Natural de Corumbá (MS), Estigarribia veio para Londrina ainda menino, no início da década de 60. Apaixonado por futsal, iniciou sua trajetória no esporte como mesário, no começo dos anos 70. Depois passou a secretário da Liga Londrinense de Futebol de Salão, cargo que ocupava até o dia de seu falecimento. Neste intervalo atuou como árbitro em algumas oportunidades.

Entre seus feitos mais importantes está a condução do projeto de construção do Palácio do Futsal, reconhecido até hoje como o primeiro ginásio particular pertencente a uma entidade dirigente – a Liga Londrinense de Futebol de Salão – na época dirigida por Ilson Bussadori. O acanhado ginásio na esquina das ruas Uruguai e Colômbia, na Vila Brasil, era a casa de Estigarribia. "Moro ali perto, então passava por lá todos os dias e ele sempre estava lá. Agora é estranho passar por ali e não vê-lo mais", diz, emocionada, a coordenadora e ex-técnica do time de futsal feminino de Londrina, Vanda Sanches.

Amigos, como Zaminelli, que participaram ativamente da vida do futsal amador londrinense, contam que Estigarribia vivia para o esporte e o consideram o principal incentivador da modalidade na cidade. "Ele estava no futsal desde 1972. Foi secretário da Liga em todas as gestões até hoje e durante todo esse tempo foi ele quem ditou o trabalho e fez a coisa acontecer de verdade. Se o futsal de Londrina tem a história que tem, muito é por conta do trabalho dele", exalta o técnico.

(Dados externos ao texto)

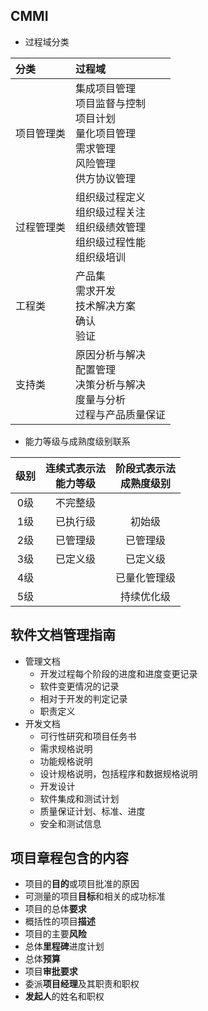 ## CMMI
- 过程域分类

| 分类    | 过程域                                                                                                     |
|:------|:--------------------------------------------------------------------------------------------------------|
| 项目管理类 | 集成项目管理<div>项目监督与控制</div><div>项目计划</div><div>量化项目管理</div><div>需求管理</div><div>风险管理</div><div>供方协议管理</div> |
| 过程管理类 | 组织级过程定义<div>组织级过程关注</div><div>组织级绩效管理</div><div>组织级过程性能</div><div>组织级培训</div>                           |
| 工程类   | 产品集<div>需求开发</div><div>技术解决方案</div><div>确认</div><div>验证</div>                                           |
| 支持类   | 原因分析与解决<div>配置管理</div><div>决策分析与解决</div><div>度量与分析</div><div>过程与产品质量保证</div>                            |

- 能力等级与成熟度级别联系

| 级别 | 连续式表示法<div>能力等级</div> | 阶段式表示法<div>成熟度级别</div> |
|:--:|:---------------------:|:----------------------:|
| 0级 | 不完整级                  |                        |
| 1级 | 已执行级                  | 初始级                    |
| 2级 | 已管理级                  | 已管理级                   |
| 3级 | 已定义级                  | 已定义级                   |
| 4级 |                       | 已量化管理级                 |
| 5级 |                       | 持续优化级                  |

## 软件文档管理指南
- 管理文档
	- 开发过程每个阶段的进度和进度变更记录
	- 软件变更情况的记录
	- 相对于开发的判定记录
	- 职责定义
- 开发文档
	- 可行性研究和项目任务书
	- 需求规格说明
	- 功能规格说明
	- 设计规格说明，包括程序和数据规格说明
	- 开发设计
	- 软件集成和测试计划
	- 质量保证计划、标准、进度
	- 安全和测试信息

## 项目章程包含的内容
- 项目的**目的**或项目批准的原因
- 可测量的项目**目标**和相关的成功标准
- 项目的总体**要求**
- 概括性的项目**描述**
- 项目的主要**风险**
- 总体**里程碑**进度计划
- 总体**预算**
- 项目**审批要求**
- 委派**项目经理**及其职责和职权
- **发起人**的姓名和职权

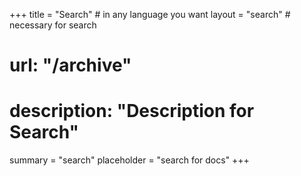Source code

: +++
title = "Search" # in any language you want
layout = "search" # necessary for search
# url: "/archive"
# description: "Description for Search"
summary = "search"
placeholder =  "search for docs"
+++ 


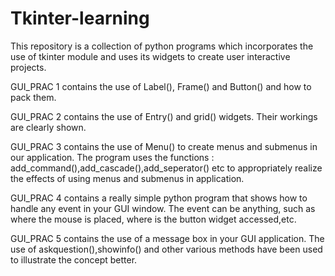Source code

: # Tkinter-learning
This repository is a collection of python programs which incorporates the use of tkinter module and uses its widgets to create user interactive projects.
<p>GUI_PRAC 1 contains the use of Label(), Frame() and Button() and how to pack them.</p>
<p>GUI_PRAC 2 contains the use of Entry() and grid() widgets. Their workings are clearly shown.</p>
<p>GUI_PRAC 3 contains the use of Menu() to create menus and submenus in our application. The program uses the functions : add_command(),add_cascade(),add_seperator() etc to appropriately realize the effects of using menus and submenus in application.</p>
<p>GUI_PRAC 4 contains a really simple python program that shows how to handle any event in your GUI window. The event can be anything, such as where the mouse is placed, where is the button widget accessed,etc. </p>
<p>GUI_PRAC 5 contains the use of a message box in your GUI application. The use of askquestion(),showinfo() and other various methods have been used to illustrate the concept better. </p>
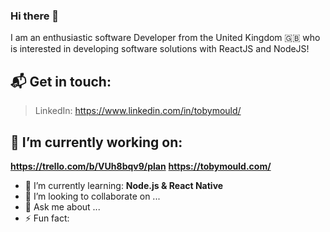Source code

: ### Hi there 👋
I am an enthusiastic software Developer from the United Kingdom :uk: who is interested in developing software solutions with ReactJS and NodeJS!

## 📬 Get in touch: 
> LinkedIn: https://www.linkedin.com/in/tobymould/

## 🔭 I’m currently working on:
 __https://trello.com/b/VUh8bqv9/plan__
 __https://tobymould.com/__
- 🌱 I’m currently learning: __Node.js & React Native__
- 👯 I’m looking to collaborate on ...
- 💬 Ask me about ...
- ⚡ Fun fact: 

<!--
**tobymould/tobymould** is a ✨ _special_ ✨ repository because its `README.md` (this file) appears on your GitHub profile.

Here are some ideas to get you started:

- 🔭 I’m currently working on ...
- 🌱 I’m currently learning ...
- 👯 I’m looking to collaborate on ...
- 🤔 I’m looking for help with ...
- 💬 Ask me about ...
- 📫 How to reach me: ...
- 😄 Pronouns: ...
- ⚡ Fun fact: ...
-->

Segundo Vanda, foi assim também com o futsal feminino, uma das poucas modalidades de alto rendimento que segue viva em Londrina. "Quando começamos o futsal feminino em Londrina, no início da década de 80, ele nos ajudou muito. Como a gente estava começando, ele cedia o Palácio para nós e isso foi um grande incentivo. Depois, em 93, quando montamos o time, mandamos muitos jogos lá também. Então, ele ajudou a impulsionar muito a modalidade", diz a diretora.

Atualmente, Estigarribia trabalhava com um grande objetivo em mente: reerguer a modalidade que ajudou a desenvolver, que vinha perdendo força desde o início dos anos 2000. Com a ajuda de Zaminelli e do ex-jogador João Fernandes, o Joãozinho, ele reativou o tradicional Campeonato Metropolitano e o Citadino Menores, e preparava agora a edição do Citadino Adulto Livre. "É até uma ironia, pois o nome do campeonato ia ser Gumercindo Marcantonio (outro grande nome da modalidade da cidade, ex-técnico e presidente da Liga), mas aí aconteceu isso e agora será Taça Edmílson Estigarribia, para homenageá-lo", revela. O início do torneio está previsto para o próximo dia 23.

E nem só de boas ações na quadra era feita a vida de Estigarribia. Era ele quem mantinha há muitos anos o "sopão" para moradores de rua, no próprio Palácio do Futsal. "Ele estava muito animado porque tinha ganhado da irmã um perua (carro) para levar o sopão, que ele fazia na própria casa", conta Zaminelli.

"Com certeza é uma pessoa que vai fazer muita falta. Um cara simples, que motivava a todos e que viveu para o esporte. Vai ficar o exemplo, de alguém que nos ensinou a nunca desacreditar", exaltou Vanda.